Porque todos estão diante da dura realidade de que os assassinatos ocorridos e
aqui rememorados lembram “práticas sicilianas” de ontem e de hoje.
Vejam os leitores que
até agora não critiquei ninguém, prática corriqueira da mídia pátria para
deslocar a realidade para o campo ficcional, preferindo culpar ou elogiar
pessoas e autoridades isoladas em vez de se aprofundar na contextura social
criminosa, que é grave, muito grave, tão grave que o Jornal EXTRA já intitulou
em matérias sucessivas que se trata de “guerra”. Ora, não adianta culpar
pessoas representantes do poder estatal, elas estão morrendo também como patos na
lagoa. Estão morrendo “generais” como se fossem “soldados”, assim provando que
os autênticos mandatários estão com um poderio bélico e numérico que situa a
informalidade do crime acima da formalidade das leis. E as leis, como diriam os
filósofos e historiadores, só se sustentam e se impõem por meio de “boas
armas”. Mas estas, as boas armas, estão em maiores quantidade e qualidade nas
mãos dos narcotraficantes, estes que, embora aparentando desorganização são
organizados em hierarquia militar, e embora aparentando fraqueza em razão de
suas roupas rotas e esfarrapadas são especialistas em armas e na arte da guerra.
Curiosamente treinados por militares no regime de recrutamento obrigatório à
prestação do serviço militar nas três armas: Exército, Marinha e Aeronáutica...

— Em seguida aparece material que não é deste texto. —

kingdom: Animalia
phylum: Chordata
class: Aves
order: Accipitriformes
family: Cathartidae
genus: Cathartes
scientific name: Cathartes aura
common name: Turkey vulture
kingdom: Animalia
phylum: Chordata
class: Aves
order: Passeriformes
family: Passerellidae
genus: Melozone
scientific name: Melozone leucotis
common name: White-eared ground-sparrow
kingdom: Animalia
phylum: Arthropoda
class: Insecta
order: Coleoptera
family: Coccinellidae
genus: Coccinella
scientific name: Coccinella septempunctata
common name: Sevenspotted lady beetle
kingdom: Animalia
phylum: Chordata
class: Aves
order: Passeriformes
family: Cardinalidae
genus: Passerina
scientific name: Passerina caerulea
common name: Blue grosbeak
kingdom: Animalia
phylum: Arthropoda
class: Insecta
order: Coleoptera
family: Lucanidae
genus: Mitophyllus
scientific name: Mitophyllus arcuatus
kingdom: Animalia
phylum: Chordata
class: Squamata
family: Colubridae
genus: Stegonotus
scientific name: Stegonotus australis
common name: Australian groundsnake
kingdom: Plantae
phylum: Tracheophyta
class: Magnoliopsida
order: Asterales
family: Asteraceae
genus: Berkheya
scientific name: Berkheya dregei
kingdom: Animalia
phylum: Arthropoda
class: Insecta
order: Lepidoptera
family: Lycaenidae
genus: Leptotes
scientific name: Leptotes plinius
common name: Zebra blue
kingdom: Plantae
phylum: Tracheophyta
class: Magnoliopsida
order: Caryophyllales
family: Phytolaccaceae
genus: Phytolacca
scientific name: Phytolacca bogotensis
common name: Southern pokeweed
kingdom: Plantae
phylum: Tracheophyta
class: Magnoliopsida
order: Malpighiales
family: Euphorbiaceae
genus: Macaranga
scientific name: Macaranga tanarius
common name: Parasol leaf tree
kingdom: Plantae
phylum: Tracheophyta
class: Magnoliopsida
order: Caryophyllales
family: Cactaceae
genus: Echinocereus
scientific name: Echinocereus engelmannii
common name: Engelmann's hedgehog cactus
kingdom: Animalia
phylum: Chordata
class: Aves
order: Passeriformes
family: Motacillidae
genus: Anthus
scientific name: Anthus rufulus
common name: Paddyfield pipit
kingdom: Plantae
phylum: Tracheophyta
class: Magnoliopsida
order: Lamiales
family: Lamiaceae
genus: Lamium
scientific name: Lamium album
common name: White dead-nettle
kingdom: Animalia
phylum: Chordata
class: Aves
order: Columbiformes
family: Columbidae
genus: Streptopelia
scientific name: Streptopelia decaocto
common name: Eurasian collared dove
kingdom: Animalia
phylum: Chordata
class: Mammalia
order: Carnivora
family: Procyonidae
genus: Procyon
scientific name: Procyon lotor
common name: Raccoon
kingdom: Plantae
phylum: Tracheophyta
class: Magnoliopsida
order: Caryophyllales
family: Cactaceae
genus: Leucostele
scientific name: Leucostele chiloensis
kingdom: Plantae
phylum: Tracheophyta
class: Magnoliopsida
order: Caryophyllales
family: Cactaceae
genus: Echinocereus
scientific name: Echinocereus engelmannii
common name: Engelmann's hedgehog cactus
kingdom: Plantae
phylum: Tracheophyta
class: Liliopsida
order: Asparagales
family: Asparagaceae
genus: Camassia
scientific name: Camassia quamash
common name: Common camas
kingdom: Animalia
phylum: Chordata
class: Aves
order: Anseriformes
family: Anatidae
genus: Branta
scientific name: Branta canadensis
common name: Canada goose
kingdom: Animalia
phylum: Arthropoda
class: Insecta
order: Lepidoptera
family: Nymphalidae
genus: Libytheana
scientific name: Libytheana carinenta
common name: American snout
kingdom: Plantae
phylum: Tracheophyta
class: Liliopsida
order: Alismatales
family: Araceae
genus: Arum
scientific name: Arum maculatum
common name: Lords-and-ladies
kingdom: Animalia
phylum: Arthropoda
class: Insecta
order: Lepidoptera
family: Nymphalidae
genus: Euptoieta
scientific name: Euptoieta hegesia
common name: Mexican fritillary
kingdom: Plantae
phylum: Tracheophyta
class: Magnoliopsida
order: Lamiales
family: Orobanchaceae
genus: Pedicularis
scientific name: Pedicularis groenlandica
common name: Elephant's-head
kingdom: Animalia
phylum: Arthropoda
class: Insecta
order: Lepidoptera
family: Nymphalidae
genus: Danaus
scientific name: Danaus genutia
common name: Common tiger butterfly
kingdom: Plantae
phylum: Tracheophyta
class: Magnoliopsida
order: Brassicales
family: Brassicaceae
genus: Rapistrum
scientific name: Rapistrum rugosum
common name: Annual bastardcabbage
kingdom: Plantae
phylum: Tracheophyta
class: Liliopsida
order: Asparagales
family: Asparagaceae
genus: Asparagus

Ainda acrescido do fato de que os treinados depois treinam os que não vestem
farda, pois armas e munição não lhes faltam. São tão abundantes que gastam em
visíveis e barulhentas demonstrações noturnas de tiro, isto em todas as favelas
do Grande Rio e já em algumas situadas em municípios do interior do RJ. E a
polícia, de um modo geral, inferiorizada bélica e numericamente, - ainda sendo
pressionada para atacar e sendo aprisionada quando atende à ordem de ataque e
comete erros, - a polícia não sabe mais para onde correr. Daí a cena da
patrulha a fingir não ver os traficantes armados, porém sabendo que se se
incomodar com eles a guarnição morre na hora. Que fazer?...
Querem saber, prezados
leitores?... Não sei! Só sei que a situação é contextual, é internacional, é
nacional, é regional, é local. E não será com corporações policiais (civis e
militares) inferiorizadas que a questão será vencida. Menos ainda por políticos
sustentados pelo crime organizado, independentemente de serem
“socialistas/comunistas” ou “capitalistas”, todos se igualam nesta sociedade
escravocrata em se tratando de poder gerador de fortunas a serem sugadas do
povo em caradura. Até estão sendo combatidos, mas tão clamorosamente que a
sociedade (formal e informal), satisfeita por ver alguns medalhões presos,
continuam a criticar a polícia “opressora de marginalizados”. Enquanto isso, o
crime organizado, de todos os moldes (subsistemas) e não somente do tráfico,
apresenta-se feraz e indiferente ao oba-oba da Lava a Jato, por exemplo, que
até agora não passa de árvore a ocultar a floresta em “generalização brilhante”
(técnica de propaganda e contrapropaganda), aliás, como insinua o ditado alemão
e para não abandonar a retórica: “A árvore oculta a floresta”.